A single force compels the spiritless modernism of these latter-day Jacobins: the chaos-creating imperatives of their techno-economic cult of progress, which runs roughshod over every organic, historic, and traditional reference. Evident in Iraq, along our southern border, and in the antechambers of the European Commission, they thrive not just on the illusion that the past is discontinuous with the present, but on a “virtualism” whose artificial and self-serving constructions bear little relationship to the realities they endeavor to affect. As one White House official said to a New York Times reporter (October 17, 2004) on the subject of Bush’s “faith-based community”: “When we act, we create our own reality.” The modernist is prone, thus, to taking refuge in the illusory idea he makes of reality. This “virtualist” affirmation of illusion as reality inevitably leads to chaos, madness, and a world which is no longer our own.

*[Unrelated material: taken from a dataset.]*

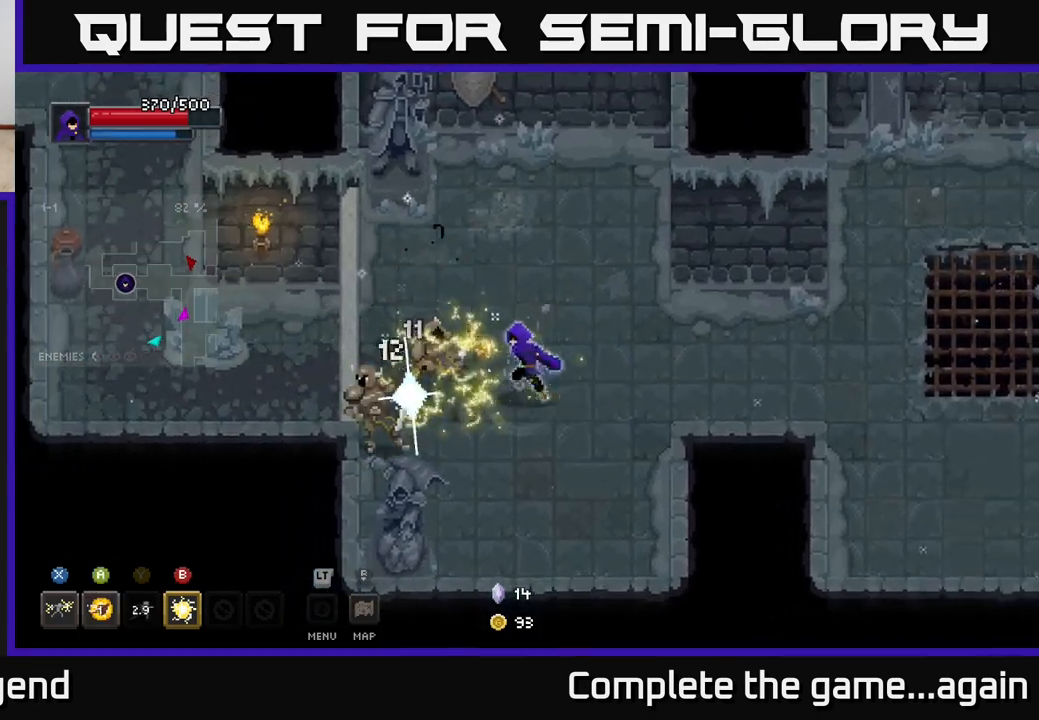
{"buttons": ["X"], "left_stick": "left", "right_stick": "center", "events": [[250, "X", "down"]]}
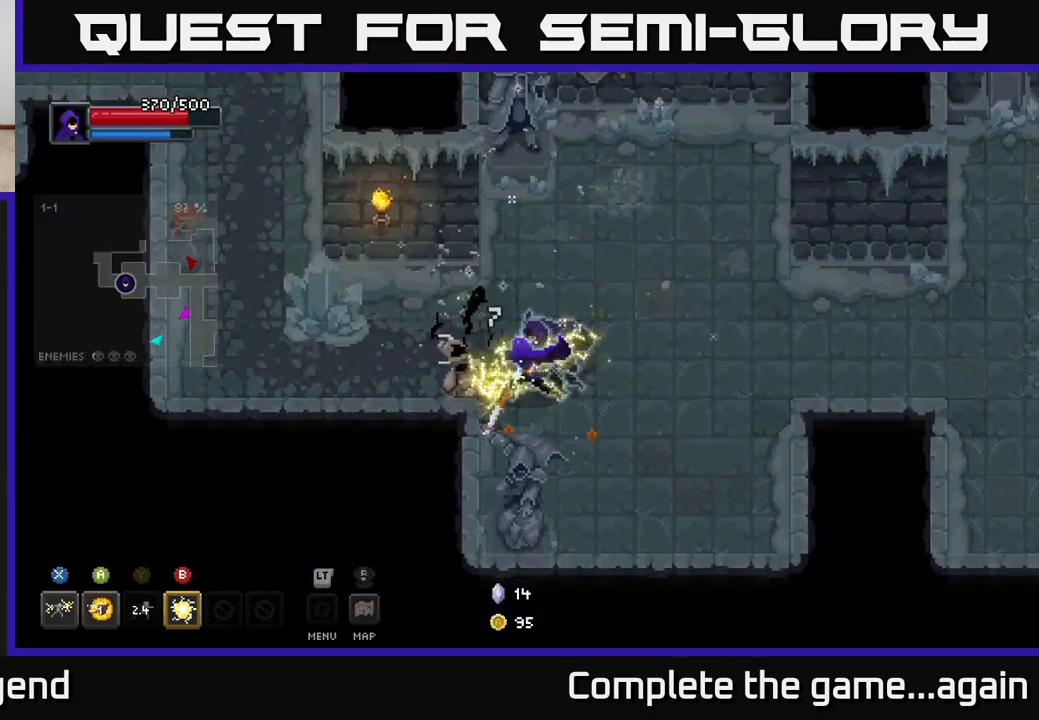
{"buttons": [], "left_stick": "up-left", "right_stick": "center", "events": [[233, "X", "up"], [333, "left_stick", "up-left"]]}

Because our age’s defining conflict increasingly revolves around the battle between a destructuring modernity, in the form of globalism, and the anti-modernist forces of order rooted in the cultural and genetic heritage defining the European, the anti-modernist project has never been more pertinent. In Grasset’s view, what is at stake in this conflict is “the consciousness of existing as a specific phenomenon”—that is, identity. For as the modernist impetus of an American-driven globalism imposes its virtualist identities (based on creedal abstractions, not history, nature, or tradition), it clashes with the anti-modern project of forging an identity based on a synthesis of primordial identities and modern imperatives, as the temporal and the untimely meet and merge in a higher dialectic.
Throughout the nineteenth century and into the first half of the twentieth century, anti-modernists commanding the cultural heights of modern civilization were able, at times, to mitigate modernity’s destructive import. Since the American triumph of 1945, especially since 1989, as liberals and globalists subjected the spirit to new, more iron forms of conformity, this has changed, and anti-modernist writers and critics have been systematically purged from the public sphere.

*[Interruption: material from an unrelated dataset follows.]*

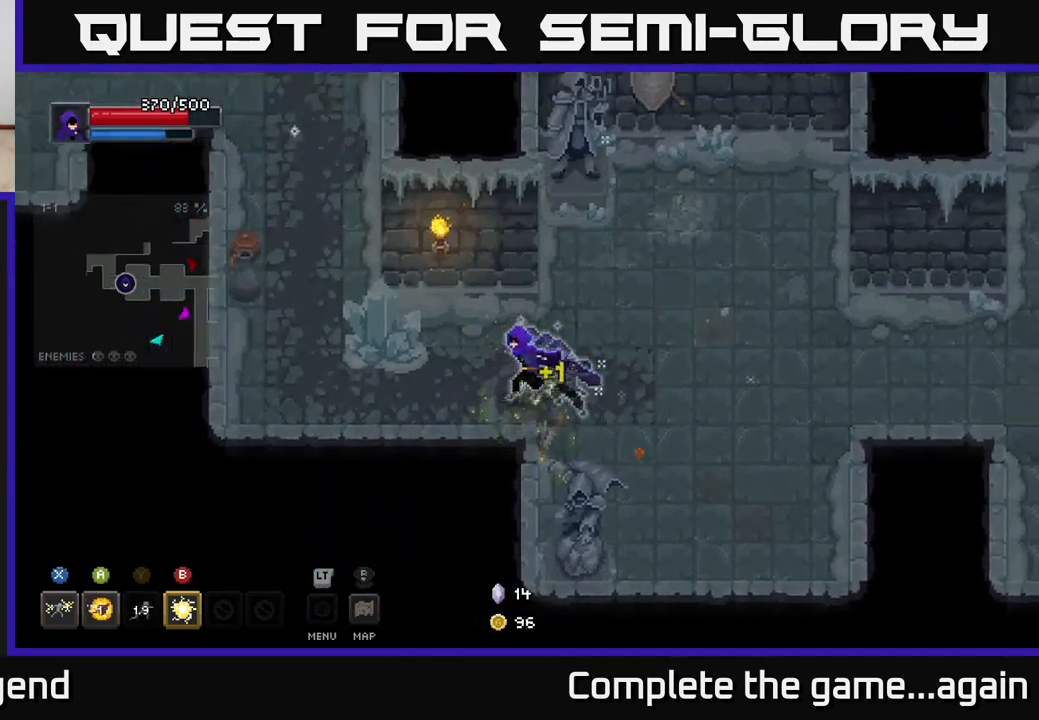
{"buttons": [], "left_stick": "left", "right_stick": "center", "events": [[267, "left_stick", "left"]]}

The anti-modern, though, is not so easily suppressed, for it is the voice of history, heritage, and a reality that refuses to adapt to the modernist’s Procrustean demands.
Banned now from literature and letters, it is shifting to other fields. With the terrorist assault of 9/11, fourth-generation war in Iraq, the European referendum of 2005, etc.—the anti-modern forces of history and heritage continue to make themselves felt, for as our clueless modernists fail to understand, the past is never dead and gone.